Instructions for the task: Condense the paragraph in the page text that begins "Even though this song always has us" into a short bulleted list of its main facts.
::: Page text
14. “The 59th Street Bridge Song Song (Feelin’ Groovy)” (1971)
Even though this song always has us and other fans, well, feelin’ groovy, Paul Simon revealed to Stephen Colbert that it has the opposite effect on him. “I loathe that song,” he shared, shocking the late-night host and his audience. “Here’s what it is. I come up to the line and I just don’t want to sing, ‘Life, I love you. All is groovy.’ I don’t want to sing it.” With all due respect to Mr. Simon, we still love hearing it.
13. “Fakin’ It” (1967): Simon and Garfunkel songs
“During some hashish reverie I was thinking to myself, ‘I’m really in a weird position. I earn my living by writing songs and singing songs,’” Paul Simon told Rolling Stone about this tune, in which the duo fess up to battles with self-doubt (“I’ve just been fakin’ it, not really makin’ it”) and the curiosity of celebrity. “It’s only today that this could happen. If I were born 100 years ago I wouldn’t even be in this country. I’d probably be in Vienna or wherever my ancestors came from [and] I would have been a tailor,” he added, explaining that occupation cited in his lyrics.
12. “The Dangling Conversation” (1966)
::::::
::: Listed records
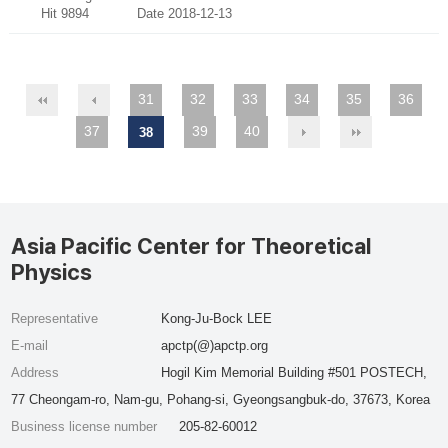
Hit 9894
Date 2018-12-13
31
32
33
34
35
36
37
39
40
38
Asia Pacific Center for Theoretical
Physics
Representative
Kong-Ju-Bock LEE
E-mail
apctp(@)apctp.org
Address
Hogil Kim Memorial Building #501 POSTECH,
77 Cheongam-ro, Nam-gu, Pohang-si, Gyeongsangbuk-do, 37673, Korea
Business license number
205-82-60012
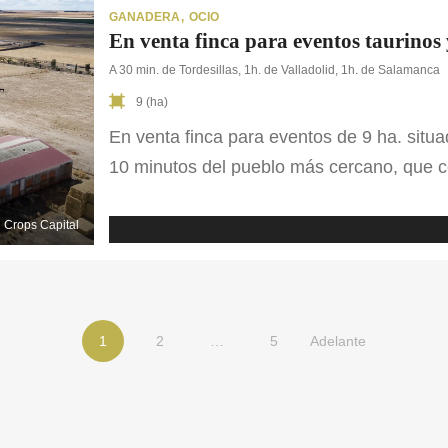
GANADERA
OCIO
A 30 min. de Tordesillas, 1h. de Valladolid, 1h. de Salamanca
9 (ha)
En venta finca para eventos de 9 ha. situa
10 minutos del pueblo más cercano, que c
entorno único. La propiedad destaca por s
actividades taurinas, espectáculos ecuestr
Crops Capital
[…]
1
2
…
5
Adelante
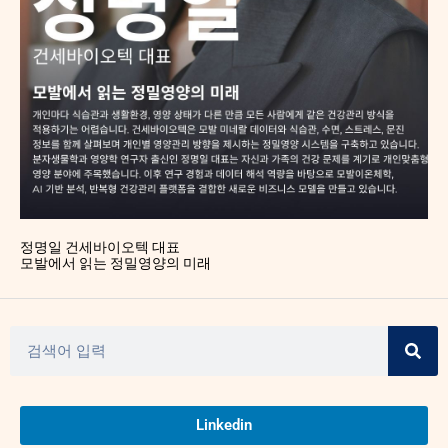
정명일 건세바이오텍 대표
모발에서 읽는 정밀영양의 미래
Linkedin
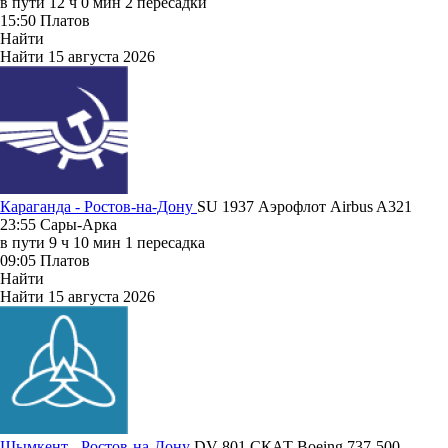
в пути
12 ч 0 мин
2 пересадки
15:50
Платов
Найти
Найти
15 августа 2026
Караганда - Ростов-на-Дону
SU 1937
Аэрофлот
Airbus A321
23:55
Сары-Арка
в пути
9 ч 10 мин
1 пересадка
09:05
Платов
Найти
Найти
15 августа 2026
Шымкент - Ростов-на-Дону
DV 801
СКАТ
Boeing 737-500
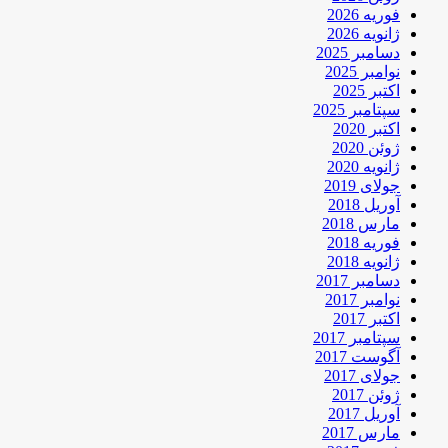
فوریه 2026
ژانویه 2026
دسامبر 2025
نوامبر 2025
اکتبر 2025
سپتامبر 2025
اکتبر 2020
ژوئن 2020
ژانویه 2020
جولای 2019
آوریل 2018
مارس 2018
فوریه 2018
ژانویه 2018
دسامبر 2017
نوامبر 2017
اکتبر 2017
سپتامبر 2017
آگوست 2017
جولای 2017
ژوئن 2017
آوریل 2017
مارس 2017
::::::
Your response:
- The song leaves the writers and other fans feelin' groovy, but Paul Simon told Stephen Colbert it has the opposite effect on him.
- Simon said he loathes the song, which shocked the late-night host and his audience.
- He explained that when he reaches the line "Life, I love you. All is groovy," he does not want to sing it.
- With due respect to Simon, the writers still love hearing the song.